# What's this one guys??



## danny7147 (May 22, 2012)

Now I'm good with English bikes, but I've been trying to help ID this and it's beating me... any clues??

http://cgi.ebay.co.uk/ws/eBayISAPI.dll?ViewItem&item=170846514760&ssPageName=ADME:X:RTQ:GB:1123


----------



## OldRider (May 22, 2012)

I have no idea what it is but thats a helluva tank you could fit between those bars!


----------



## vincev (May 22, 2012)

I like it!


----------



## dfa242 (May 22, 2012)

Let's call it cool & crusty.


----------



## danny7147 (May 22, 2012)

This is the problem... everyone loves it, but what the hell is it? :-/

It's got a very Rudge looking rear end... especially 1920's models... but it's got Phillips type brakes which Rudge didn't use... there are no frame numbers or identification marks, which means it's... umm... rare!

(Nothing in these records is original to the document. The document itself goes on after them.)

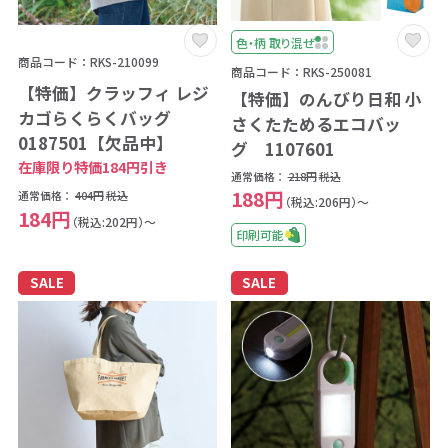
色・柄 取り混ぜ
商品コード：RKS-210099
商品コード：RKS-250081
【特価】クラッフィ レジ
【特価】のんびり日和 小
カゴらくらくバッグ
さくたためるエコバッ
0187501【欠品中】
グ 1107601
在庫限り特価184円引き
通常価格：
218円
税込
188円
通常価格：
404円
税込
（税込:206円）～
184円
（税込:202円）～
印刷可能
SALE
SALE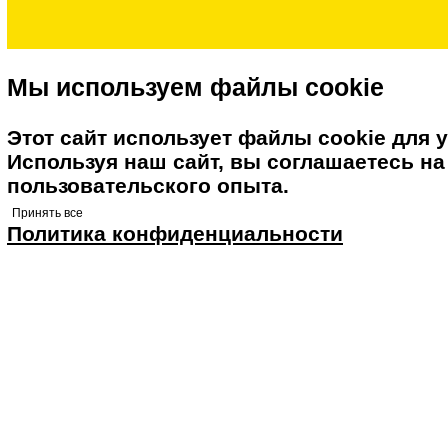
Правовая информация
с 9:00 до 21:00
+7 495 175 92 93
e-mail:
info@stolkit.ru
© 2019 - 2026 stolkit.ru 
Карта сайта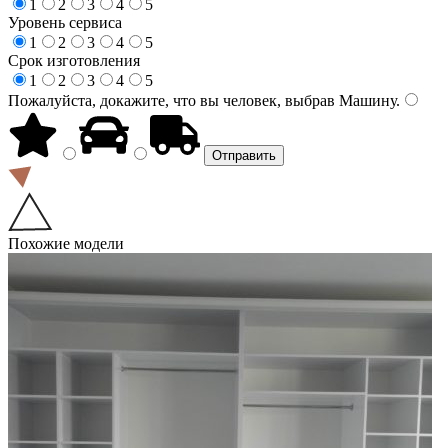
1
2
3
4
5
Уровень сервиса
1
2
3
4
5
Срок изготовления
1
2
3
4
5
Пожалуйста, докажите, что вы человек, выбрав
Машину
.
Похожие модели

Now, apparently the Thai's are crawling all over this, which from a UK sellers point of view means it's a VERY rare English bike, and they're offering silly money. So come on guys, help me out... what is it???


----------



## bikewhorder (May 22, 2012)

looks like some sort of British military concoction to me.


----------



## danny7147 (May 23, 2012)

Oh... I've given myself a headache. Right!!! Now tell me this doesn't look seriously similar...





Ebay bike...




1933 BSA Trichrome Special.

It's got a different trigger and light... but that's a seriously close match...


----------



## jpromo (May 23, 2012)

OldRider said:


> I have no idea what it is but thats a helluva tank you could fit between those bars!

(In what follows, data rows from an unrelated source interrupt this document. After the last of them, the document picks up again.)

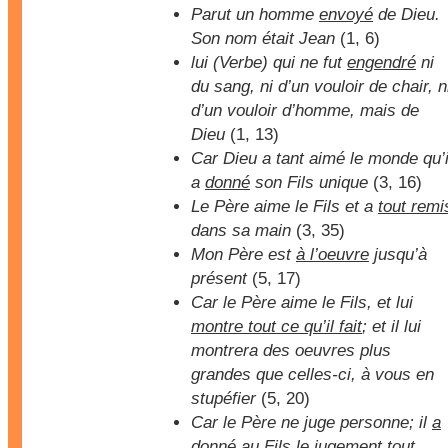
Parut un homme
envoyé
de Dieu.
Son nom était Jean
(1, 6)
lui (Verbe) qui ne fut
engendré
ni
du sang, ni d’un vouloir de chair, n
d’un vouloir d’homme, mais de
Dieu
(1, 13)
Car Dieu a tant aimé le monde qu’i
a
donné
son Fils unique
(3, 16)
Le Père aime le Fils et a
tout remi
dans sa main
(3, 35)
Mon Père est
à l’oeuvre
jusqu’à
présent
(5, 17)
Car le Père aime le Fils, et lui
montre tout ce qu’il fait
; et il lui
montrera des oeuvres plus
grandes que celles-ci, à vous en
stupéfier
(5, 20)
Car le Père ne juge personne; il
a
donné
au Fils le jugement tout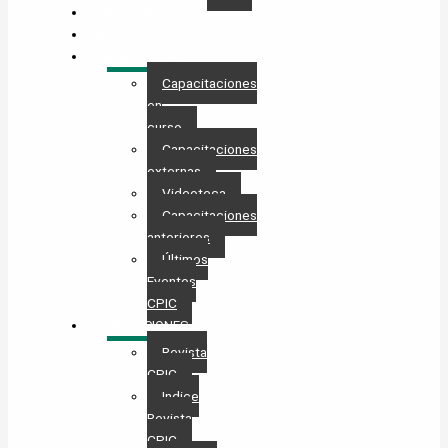
GESTIONES
MAESTRÍA
CAPACITACIÓN
Capacitaciones
en
curso
Capacitaciones
externas
Videoteca
Capacitaciones
anteriores
Últimos
Eventos
CPIC
PUBLICACIONES
Revista
CPIC
Indice
Revista
CPIC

English bikes didn't have a need for tanks.. that spacing is for the minibar :o


----------



## danny7147 (May 23, 2012)

jpromo said:


> English bikes didn't have a need for tanks.. that spacing is for the minibar :o




How dare you accuse English people of needing to take vast quantities of alcohol with us wherever we go... I'm offended. What's the point in us carting around an entire minibar when you could fit an entire crate of whisky in there?


----------



## Lawrence Ruskin (May 23, 2012)

Just a wild ass guess. 

Military dispatch bike?

That frame is clearly designed to ''do'' something.

Are those military colours?


----------



## danny7147 (May 23, 2012)

Well from what I've read it's a 30 inch frame, and that's big!!! It could be military, it could be anything, but look again and consider it's got standard 26 inch wheels and the height of it will become easier to see... You'd need to be a TALL soldier to ride it!


----------